Task prompt: Every line below should be duplicated exactly.

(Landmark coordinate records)

BEGIN

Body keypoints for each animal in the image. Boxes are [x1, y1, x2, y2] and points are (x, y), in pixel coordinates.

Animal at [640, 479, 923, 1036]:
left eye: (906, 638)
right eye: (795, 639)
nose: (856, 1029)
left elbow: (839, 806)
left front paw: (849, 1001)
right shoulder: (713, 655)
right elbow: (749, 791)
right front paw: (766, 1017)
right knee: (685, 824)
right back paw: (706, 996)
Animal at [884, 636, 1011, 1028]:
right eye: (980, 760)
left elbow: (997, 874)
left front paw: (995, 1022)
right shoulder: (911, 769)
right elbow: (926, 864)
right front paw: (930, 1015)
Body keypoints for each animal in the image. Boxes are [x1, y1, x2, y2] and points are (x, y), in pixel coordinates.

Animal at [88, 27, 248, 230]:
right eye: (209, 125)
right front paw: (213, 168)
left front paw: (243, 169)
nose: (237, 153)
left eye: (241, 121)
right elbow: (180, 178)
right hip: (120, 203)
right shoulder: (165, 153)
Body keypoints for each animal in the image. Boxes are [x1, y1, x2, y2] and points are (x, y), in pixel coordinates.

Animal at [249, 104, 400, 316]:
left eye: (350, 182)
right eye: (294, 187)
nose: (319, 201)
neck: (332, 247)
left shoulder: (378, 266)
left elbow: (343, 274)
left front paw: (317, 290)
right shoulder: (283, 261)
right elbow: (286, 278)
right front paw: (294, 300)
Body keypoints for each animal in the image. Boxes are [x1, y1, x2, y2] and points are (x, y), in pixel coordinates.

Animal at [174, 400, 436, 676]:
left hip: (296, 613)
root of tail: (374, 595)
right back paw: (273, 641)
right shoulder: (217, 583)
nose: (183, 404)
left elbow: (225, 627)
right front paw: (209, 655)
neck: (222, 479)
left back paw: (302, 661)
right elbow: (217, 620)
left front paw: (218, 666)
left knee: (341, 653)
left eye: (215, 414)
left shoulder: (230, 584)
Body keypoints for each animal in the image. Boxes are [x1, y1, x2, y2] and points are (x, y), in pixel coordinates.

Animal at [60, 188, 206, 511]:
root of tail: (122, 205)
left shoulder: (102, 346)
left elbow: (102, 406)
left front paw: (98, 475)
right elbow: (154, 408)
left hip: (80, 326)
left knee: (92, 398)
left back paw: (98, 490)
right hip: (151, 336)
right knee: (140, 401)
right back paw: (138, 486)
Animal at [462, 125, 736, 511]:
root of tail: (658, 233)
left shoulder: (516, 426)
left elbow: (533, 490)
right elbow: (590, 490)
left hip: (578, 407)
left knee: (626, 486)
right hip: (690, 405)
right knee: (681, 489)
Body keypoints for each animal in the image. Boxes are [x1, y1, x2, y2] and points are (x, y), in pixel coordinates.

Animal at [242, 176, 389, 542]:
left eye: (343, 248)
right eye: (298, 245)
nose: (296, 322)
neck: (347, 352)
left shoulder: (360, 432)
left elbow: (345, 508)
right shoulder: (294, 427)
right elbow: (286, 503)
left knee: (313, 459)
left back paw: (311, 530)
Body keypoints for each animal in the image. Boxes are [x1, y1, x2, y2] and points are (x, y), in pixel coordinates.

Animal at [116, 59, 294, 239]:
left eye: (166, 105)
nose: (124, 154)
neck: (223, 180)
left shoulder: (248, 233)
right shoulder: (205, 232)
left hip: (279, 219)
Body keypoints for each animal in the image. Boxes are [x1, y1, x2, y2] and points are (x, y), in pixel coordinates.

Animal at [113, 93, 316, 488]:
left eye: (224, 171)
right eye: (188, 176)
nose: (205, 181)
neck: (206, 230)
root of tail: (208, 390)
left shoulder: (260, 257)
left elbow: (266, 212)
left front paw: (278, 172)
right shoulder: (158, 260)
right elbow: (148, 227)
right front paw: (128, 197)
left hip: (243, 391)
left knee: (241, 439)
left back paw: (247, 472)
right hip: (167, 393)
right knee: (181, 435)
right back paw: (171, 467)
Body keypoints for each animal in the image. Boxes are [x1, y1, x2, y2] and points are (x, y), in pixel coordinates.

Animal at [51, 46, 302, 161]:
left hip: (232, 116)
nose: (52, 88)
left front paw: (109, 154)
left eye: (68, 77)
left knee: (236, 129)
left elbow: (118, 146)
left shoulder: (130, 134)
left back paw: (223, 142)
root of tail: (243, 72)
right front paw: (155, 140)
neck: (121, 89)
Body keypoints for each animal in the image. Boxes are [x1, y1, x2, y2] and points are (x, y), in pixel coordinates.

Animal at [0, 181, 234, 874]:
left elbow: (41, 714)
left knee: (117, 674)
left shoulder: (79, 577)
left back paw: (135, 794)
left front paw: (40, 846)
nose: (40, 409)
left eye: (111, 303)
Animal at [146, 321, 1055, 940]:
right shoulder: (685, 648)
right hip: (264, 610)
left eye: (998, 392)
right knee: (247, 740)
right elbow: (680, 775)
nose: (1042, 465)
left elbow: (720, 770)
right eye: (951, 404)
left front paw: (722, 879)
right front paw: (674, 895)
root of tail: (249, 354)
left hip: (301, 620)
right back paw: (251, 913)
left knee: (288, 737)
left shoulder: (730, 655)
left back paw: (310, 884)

END

Finished task:
Body keypoints for each animal in the image. Boxes are [x1, y1, x2, y2] and points are (x, y), in pixel coordinates.

Animal at [640, 479, 923, 1036]:
left eye: (906, 638)
right eye: (795, 639)
nose: (856, 1029)
left elbow: (839, 806)
left front paw: (849, 1001)
right shoulder: (713, 655)
right elbow: (749, 791)
right front paw: (766, 1017)
right knee: (685, 824)
right back paw: (706, 996)
Animal at [884, 636, 1011, 1028]:
right eye: (980, 760)
left elbow: (997, 874)
left front paw: (995, 1022)
right shoulder: (911, 769)
right elbow: (926, 864)
right front paw: (930, 1015)
Body keypoints for each animal in the image. Boxes are [x1, y1, x2, y2] and points are (x, y), in pixel coordinates.

Animal at [88, 27, 248, 230]:
right eye: (209, 125)
right front paw: (213, 168)
left front paw: (243, 169)
nose: (237, 153)
left eye: (241, 121)
right elbow: (180, 178)
right hip: (120, 203)
right shoulder: (165, 153)
Body keypoints for each animal in the image. Boxes are [x1, y1, x2, y2] and points are (x, y), in pixel coordinates.

Animal at [249, 104, 400, 316]:
left eye: (350, 182)
right eye: (294, 187)
nose: (319, 201)
neck: (332, 247)
left shoulder: (378, 266)
left elbow: (343, 274)
left front paw: (317, 290)
right shoulder: (283, 261)
right elbow: (286, 278)
right front paw: (294, 300)
Body keypoints for each animal in the image. Boxes are [x1, y1, x2, y2] and points are (x, y), in pixel coordinates.

Animal at [174, 400, 436, 676]:
left hip: (296, 613)
root of tail: (374, 595)
right back paw: (273, 641)
right shoulder: (217, 583)
nose: (183, 404)
left elbow: (225, 627)
right front paw: (209, 655)
neck: (222, 479)
left back paw: (302, 661)
right elbow: (217, 620)
left front paw: (218, 666)
left knee: (341, 653)
left eye: (215, 414)
left shoulder: (230, 584)
Body keypoints for each animal in the image. Boxes are [x1, y1, x2, y2] and points are (x, y), in pixel coordinates.

Animal at [60, 188, 206, 511]:
root of tail: (122, 205)
left shoulder: (102, 346)
left elbow: (102, 406)
left front paw: (98, 475)
right elbow: (154, 408)
left hip: (80, 326)
left knee: (92, 398)
left back paw: (98, 490)
right hip: (151, 336)
right knee: (140, 401)
right back paw: (138, 486)
Animal at [462, 125, 736, 511]:
root of tail: (658, 233)
left shoulder: (516, 426)
left elbow: (533, 490)
right elbow: (590, 490)
left hip: (578, 407)
left knee: (626, 486)
right hip: (690, 405)
right knee: (681, 489)
Body keypoints for each animal in the image. Boxes are [x1, y1, x2, y2] and points are (x, y), in pixel coordinates.

Animal at [242, 176, 389, 542]:
left eye: (343, 248)
right eye: (298, 245)
nose: (296, 322)
neck: (347, 352)
left shoulder: (360, 432)
left elbow: (345, 508)
right shoulder: (294, 427)
right elbow: (286, 503)
left knee: (313, 459)
left back paw: (311, 530)
Body keypoints for each animal in the image. Boxes are [x1, y1, x2, y2] and points are (x, y), in pixel coordinates.

Animal at [116, 59, 294, 239]:
left eye: (166, 105)
nose: (124, 154)
neck: (223, 180)
left shoulder: (248, 233)
right shoulder: (205, 232)
left hip: (279, 219)
Body keypoints for each animal in the image. Boxes are [x1, y1, x2, y2] and points are (x, y), in pixel coordinates.

Animal at [113, 93, 316, 488]:
left eye: (224, 171)
right eye: (188, 176)
nose: (205, 181)
neck: (206, 230)
root of tail: (208, 390)
left shoulder: (260, 257)
left elbow: (266, 212)
left front paw: (278, 172)
right shoulder: (158, 260)
right elbow: (148, 227)
right front paw: (128, 197)
left hip: (243, 391)
left knee: (241, 439)
left back paw: (247, 472)
right hip: (167, 393)
right knee: (181, 435)
right back paw: (171, 467)
Body keypoints for each animal in the image. Boxes are [x1, y1, x2, y2] and points are (x, y), in pixel coordinates.

Animal at [51, 46, 302, 161]:
left hip: (232, 116)
nose: (52, 88)
left front paw: (109, 154)
left eye: (68, 77)
left knee: (236, 129)
left elbow: (118, 146)
left shoulder: (130, 134)
left back paw: (223, 142)
root of tail: (243, 72)
right front paw: (155, 140)
neck: (121, 89)
Body keypoints for each animal in the image. Boxes are [x1, y1, x2, y2] and points are (x, y), in pixel coordinates.

Animal at [0, 181, 234, 874]:
left elbow: (41, 714)
left knee: (117, 674)
left shoulder: (79, 577)
left back paw: (135, 794)
left front paw: (40, 846)
nose: (40, 409)
left eye: (111, 303)
Animal at [146, 321, 1055, 940]:
right shoulder: (685, 648)
right hip: (264, 610)
left eye: (998, 392)
right knee: (247, 740)
right elbow: (680, 775)
nose: (1042, 465)
left elbow: (720, 770)
right eye: (951, 404)
left front paw: (722, 879)
right front paw: (674, 895)
root of tail: (249, 354)
left hip: (301, 620)
right back paw: (251, 913)
left knee: (288, 737)
left shoulder: (730, 655)
left back paw: (310, 884)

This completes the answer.